§ **Your instructions**
Of the entries below, return exactly those lines that fall between the one containing "Wyposażona jest również" and the one containing "plecaka na kółkach, pompka", the two end lines included.
━━━ Data ━━━
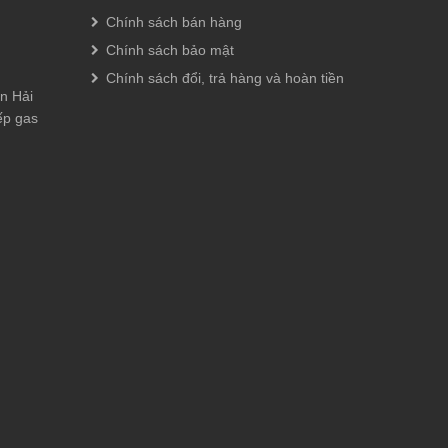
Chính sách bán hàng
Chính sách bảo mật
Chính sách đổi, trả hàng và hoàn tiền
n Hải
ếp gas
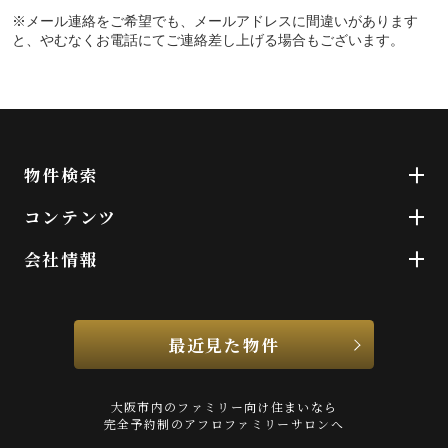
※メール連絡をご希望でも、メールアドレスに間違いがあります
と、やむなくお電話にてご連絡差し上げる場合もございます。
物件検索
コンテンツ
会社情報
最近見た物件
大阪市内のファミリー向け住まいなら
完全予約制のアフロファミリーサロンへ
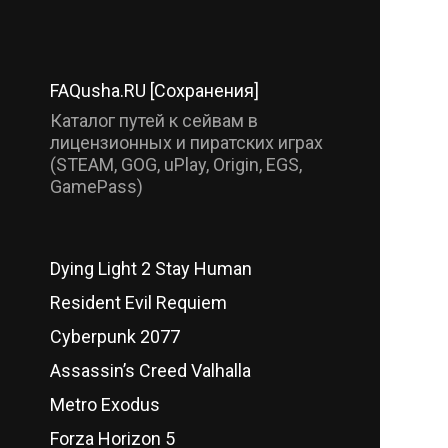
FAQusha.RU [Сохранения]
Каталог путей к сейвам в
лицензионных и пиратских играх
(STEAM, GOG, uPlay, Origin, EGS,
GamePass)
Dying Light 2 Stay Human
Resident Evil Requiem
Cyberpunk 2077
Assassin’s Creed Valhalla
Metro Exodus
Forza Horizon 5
━━━
━━━ Data ━━━
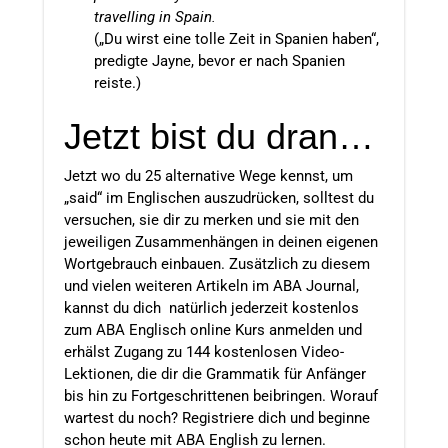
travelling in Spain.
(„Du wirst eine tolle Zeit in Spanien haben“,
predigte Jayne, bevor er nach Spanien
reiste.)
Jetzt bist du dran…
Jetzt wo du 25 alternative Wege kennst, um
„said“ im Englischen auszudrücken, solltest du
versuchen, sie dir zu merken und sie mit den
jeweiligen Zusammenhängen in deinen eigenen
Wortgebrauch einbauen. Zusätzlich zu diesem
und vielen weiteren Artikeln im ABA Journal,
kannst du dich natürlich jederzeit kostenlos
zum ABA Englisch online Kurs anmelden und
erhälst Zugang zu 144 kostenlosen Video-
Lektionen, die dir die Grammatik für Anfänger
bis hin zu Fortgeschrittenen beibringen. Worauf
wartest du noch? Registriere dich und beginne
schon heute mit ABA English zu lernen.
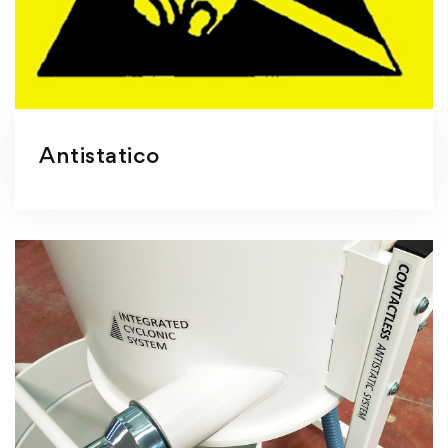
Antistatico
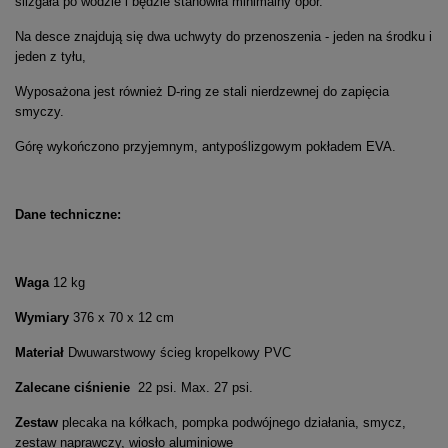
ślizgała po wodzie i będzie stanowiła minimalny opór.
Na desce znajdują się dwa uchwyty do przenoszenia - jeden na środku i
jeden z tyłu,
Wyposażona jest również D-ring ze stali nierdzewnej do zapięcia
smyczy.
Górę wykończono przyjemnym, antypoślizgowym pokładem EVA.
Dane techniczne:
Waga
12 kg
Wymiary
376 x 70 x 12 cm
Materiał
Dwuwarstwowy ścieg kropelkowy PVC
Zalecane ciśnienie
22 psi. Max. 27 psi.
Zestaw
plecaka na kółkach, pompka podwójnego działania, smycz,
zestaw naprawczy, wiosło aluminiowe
━━━
§ **Task output**
Wyposażona jest również D-ring ze stali nierdzewnej do zapięcia
smyczy.
Górę wykończono przyjemnym, antypoślizgowym pokładem EVA.
Dane techniczne:
Waga
12 kg
Wymiary
376 x 70 x 12 cm
Materiał
Dwuwarstwowy ścieg kropelkowy PVC
Zalecane ciśnienie
22 psi. Max. 27 psi.
Zestaw
plecaka na kółkach, pompka podwójnego działania, smycz,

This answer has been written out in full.